Gan had done some theatre in high school, and he had made some new theatre friends through the program, so he decided to take a few theatre courses on the side. “I thought I’d be a theatre minor at most,” he says. 

But the more classes he took, the more he discovered professors he really liked, and he developed a passion for the art. 

Gan noticed that he had begun to look at international relations through a cultural lens—and at theatre through an international perspective. A cultural context, he discovered, enriched his understanding of history—and vice versa. And so Gan decided to declare a second major: theatre. 

“The more I got into the liberal arts curriculum, the more I realized there were more options that could give me a broader reach,” he says. “I could touch economics, politics, the arts, literature, and sociology through this art form.” 

It didn’t take long for Gan to become a part of AU’s small and intimate performing arts community, where everyone is on a first-name basis. “We have regular meetings as an entire department, initiated by Professor Sybil Williams,” he says, “and we hold informal freshman-senior gettogethers every month to address concerns, offer advice, even play Apples to Apples.” 

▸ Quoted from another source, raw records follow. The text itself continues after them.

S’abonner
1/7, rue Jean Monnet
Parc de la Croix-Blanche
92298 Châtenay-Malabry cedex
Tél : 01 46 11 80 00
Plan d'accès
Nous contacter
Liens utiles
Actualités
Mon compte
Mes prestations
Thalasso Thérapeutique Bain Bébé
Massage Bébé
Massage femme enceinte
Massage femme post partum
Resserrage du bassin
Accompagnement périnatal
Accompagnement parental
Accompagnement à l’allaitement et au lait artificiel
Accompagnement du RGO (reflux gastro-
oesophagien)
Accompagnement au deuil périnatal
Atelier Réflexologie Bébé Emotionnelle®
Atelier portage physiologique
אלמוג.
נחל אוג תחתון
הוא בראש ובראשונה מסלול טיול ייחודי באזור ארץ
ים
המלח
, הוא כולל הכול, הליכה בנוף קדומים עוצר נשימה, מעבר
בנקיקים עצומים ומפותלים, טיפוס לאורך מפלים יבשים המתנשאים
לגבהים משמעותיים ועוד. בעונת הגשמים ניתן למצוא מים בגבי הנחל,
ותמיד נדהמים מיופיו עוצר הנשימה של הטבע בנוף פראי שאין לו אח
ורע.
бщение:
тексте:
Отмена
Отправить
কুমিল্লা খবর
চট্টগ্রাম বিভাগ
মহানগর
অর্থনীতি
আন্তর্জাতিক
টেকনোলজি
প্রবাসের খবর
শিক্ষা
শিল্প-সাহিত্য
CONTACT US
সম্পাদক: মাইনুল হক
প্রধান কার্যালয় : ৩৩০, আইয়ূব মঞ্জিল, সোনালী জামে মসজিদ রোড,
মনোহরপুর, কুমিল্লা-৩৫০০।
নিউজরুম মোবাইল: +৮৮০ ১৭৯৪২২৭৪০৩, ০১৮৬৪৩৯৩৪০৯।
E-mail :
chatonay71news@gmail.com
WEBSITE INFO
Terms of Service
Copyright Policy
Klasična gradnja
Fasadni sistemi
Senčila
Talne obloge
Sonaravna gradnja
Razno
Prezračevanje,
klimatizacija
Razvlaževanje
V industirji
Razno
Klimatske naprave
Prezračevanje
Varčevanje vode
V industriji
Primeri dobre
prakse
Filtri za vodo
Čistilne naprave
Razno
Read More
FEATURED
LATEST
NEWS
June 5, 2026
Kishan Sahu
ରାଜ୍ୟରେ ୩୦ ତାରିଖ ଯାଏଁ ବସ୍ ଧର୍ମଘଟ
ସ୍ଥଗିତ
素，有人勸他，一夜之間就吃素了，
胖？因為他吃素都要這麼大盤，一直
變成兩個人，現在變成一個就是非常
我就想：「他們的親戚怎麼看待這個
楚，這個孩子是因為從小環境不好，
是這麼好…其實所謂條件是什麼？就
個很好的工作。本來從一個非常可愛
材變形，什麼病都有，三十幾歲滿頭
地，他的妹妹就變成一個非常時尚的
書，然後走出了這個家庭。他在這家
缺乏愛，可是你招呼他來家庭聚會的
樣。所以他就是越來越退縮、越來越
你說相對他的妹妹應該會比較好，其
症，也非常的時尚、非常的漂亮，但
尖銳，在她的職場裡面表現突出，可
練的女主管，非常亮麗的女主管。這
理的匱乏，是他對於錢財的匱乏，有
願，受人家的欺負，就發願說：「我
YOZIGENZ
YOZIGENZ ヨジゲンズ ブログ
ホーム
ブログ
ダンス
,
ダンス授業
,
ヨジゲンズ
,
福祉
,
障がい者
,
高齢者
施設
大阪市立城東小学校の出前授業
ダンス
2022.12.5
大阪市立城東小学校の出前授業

Gan knew he loved theatre, but he wasn’t sure where his second major might lead. His revelation, he says, came in Cara Gabriel’s theatre history class. Gan approached his teacher after class one day and told her, “I really enjoyed this—how can I do more of this kind of thing?” She told him that he could be a director or an academic—or look into dramaturgy. It turns out he didn’t have to look long or far. 

Gan went to see theatre professor Carl Menninger, who was directing the show Bare: A Pop Opera, and he asked how he could get involved in the production. Menninger suggested that he be the dramaturge. And that is how Gan discovered his path. 

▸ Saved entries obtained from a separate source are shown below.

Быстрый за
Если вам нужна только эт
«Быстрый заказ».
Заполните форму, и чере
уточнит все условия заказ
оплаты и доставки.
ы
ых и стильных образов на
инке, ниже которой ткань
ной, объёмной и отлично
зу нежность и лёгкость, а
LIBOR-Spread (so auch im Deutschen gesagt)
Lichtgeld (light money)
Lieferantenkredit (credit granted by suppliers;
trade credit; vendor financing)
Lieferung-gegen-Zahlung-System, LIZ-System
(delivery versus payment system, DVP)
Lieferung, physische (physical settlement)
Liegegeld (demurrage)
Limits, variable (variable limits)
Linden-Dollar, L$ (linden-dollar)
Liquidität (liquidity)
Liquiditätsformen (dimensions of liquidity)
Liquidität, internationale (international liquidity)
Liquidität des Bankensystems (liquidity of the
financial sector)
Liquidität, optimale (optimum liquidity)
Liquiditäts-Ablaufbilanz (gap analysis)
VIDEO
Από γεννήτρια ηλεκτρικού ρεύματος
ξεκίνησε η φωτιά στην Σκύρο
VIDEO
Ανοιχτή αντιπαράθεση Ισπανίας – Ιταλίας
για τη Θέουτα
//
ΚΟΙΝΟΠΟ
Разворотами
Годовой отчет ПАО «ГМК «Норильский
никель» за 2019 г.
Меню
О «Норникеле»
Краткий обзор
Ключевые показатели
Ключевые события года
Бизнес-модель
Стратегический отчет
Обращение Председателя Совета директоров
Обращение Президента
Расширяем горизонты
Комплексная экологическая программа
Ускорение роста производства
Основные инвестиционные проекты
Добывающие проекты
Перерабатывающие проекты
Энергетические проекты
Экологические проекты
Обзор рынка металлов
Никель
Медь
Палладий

“You get to form this very passionate relationship with the text,” he says. “Some directors say that their experience feels like giving birth—you pour so much of yourself into it. With dramaturgy, you’re really involved with the process, but it’s less emotionally draining.” 

Research is at the center of dramaturgy, which satisfies Gan’s insatiable curiosity. “You get to reach into subjects that aren’t necessarily about drama,” he says. “I get to do a lot of historical research. For one of the shows I did, I devoted three hours to researching the postage system in Weimar Germany, and I loved it.” 

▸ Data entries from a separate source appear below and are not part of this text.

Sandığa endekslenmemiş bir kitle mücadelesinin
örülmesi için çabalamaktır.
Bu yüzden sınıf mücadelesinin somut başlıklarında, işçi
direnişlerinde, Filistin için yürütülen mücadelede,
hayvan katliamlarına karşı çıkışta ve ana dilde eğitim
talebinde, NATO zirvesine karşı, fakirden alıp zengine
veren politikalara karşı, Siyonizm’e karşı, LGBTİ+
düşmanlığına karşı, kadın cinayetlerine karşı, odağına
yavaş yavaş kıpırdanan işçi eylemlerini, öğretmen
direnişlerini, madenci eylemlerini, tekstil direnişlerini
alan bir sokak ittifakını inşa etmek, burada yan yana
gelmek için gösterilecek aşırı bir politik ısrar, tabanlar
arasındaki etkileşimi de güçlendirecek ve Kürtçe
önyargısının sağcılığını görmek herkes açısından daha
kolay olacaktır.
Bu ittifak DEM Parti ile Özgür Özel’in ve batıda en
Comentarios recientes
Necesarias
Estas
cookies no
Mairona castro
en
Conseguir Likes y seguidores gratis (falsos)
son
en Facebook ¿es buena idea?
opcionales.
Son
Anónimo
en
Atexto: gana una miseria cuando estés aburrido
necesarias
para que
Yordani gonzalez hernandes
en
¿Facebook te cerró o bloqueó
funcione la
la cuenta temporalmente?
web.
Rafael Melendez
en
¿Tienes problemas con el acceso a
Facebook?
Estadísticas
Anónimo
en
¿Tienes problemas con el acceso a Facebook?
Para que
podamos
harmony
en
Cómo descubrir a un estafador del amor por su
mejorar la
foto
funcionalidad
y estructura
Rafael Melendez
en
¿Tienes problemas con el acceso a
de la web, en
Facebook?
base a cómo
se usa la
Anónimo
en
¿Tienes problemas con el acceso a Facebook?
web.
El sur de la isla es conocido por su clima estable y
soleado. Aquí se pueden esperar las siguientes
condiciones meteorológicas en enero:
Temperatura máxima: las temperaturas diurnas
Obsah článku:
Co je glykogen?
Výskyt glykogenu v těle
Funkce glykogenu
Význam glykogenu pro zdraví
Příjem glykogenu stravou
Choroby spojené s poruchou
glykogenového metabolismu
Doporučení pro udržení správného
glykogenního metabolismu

Gan has long been a fan of the performing arts, but now he understands them on a deeper level. “Every live performance is unique. You’ll never have the same confluence of audience and actors or have the cues called in the exact same way,” he says. “It’s a really beautiful and very brief relationship between the audience and the performance that can’t be replicated.” 

Gan’s enthusiasm for theatre and his passion for research have not gone unnoticed by his professors or the directors he’s worked with. 

“Jeff is perfectly suited to life in the theatre because he is something of a Renaissance man,” says professor Meghan Raham. “He has a truly curious mind and is eager and able to synthesize ideas and information from seemingly disparate disciplines into a central idea. Jeff’s interest in everything makes him particularly valuable as a collaborator, and he also manages somehow to be quite likeable while knowing a lot about everything—an even more unique trait. I can’t wait to see what the world looks like once he takes over.” 

While world domination doesn’t seem to be part of his agenda, Gan hopes eventually to follow in the footsteps of those who have inspired him most: his theatre professors. “I want to expose as many people as possible to theatre,” he says. “I believe in its power, and I want to help build a sustainable consumer base for the arts.”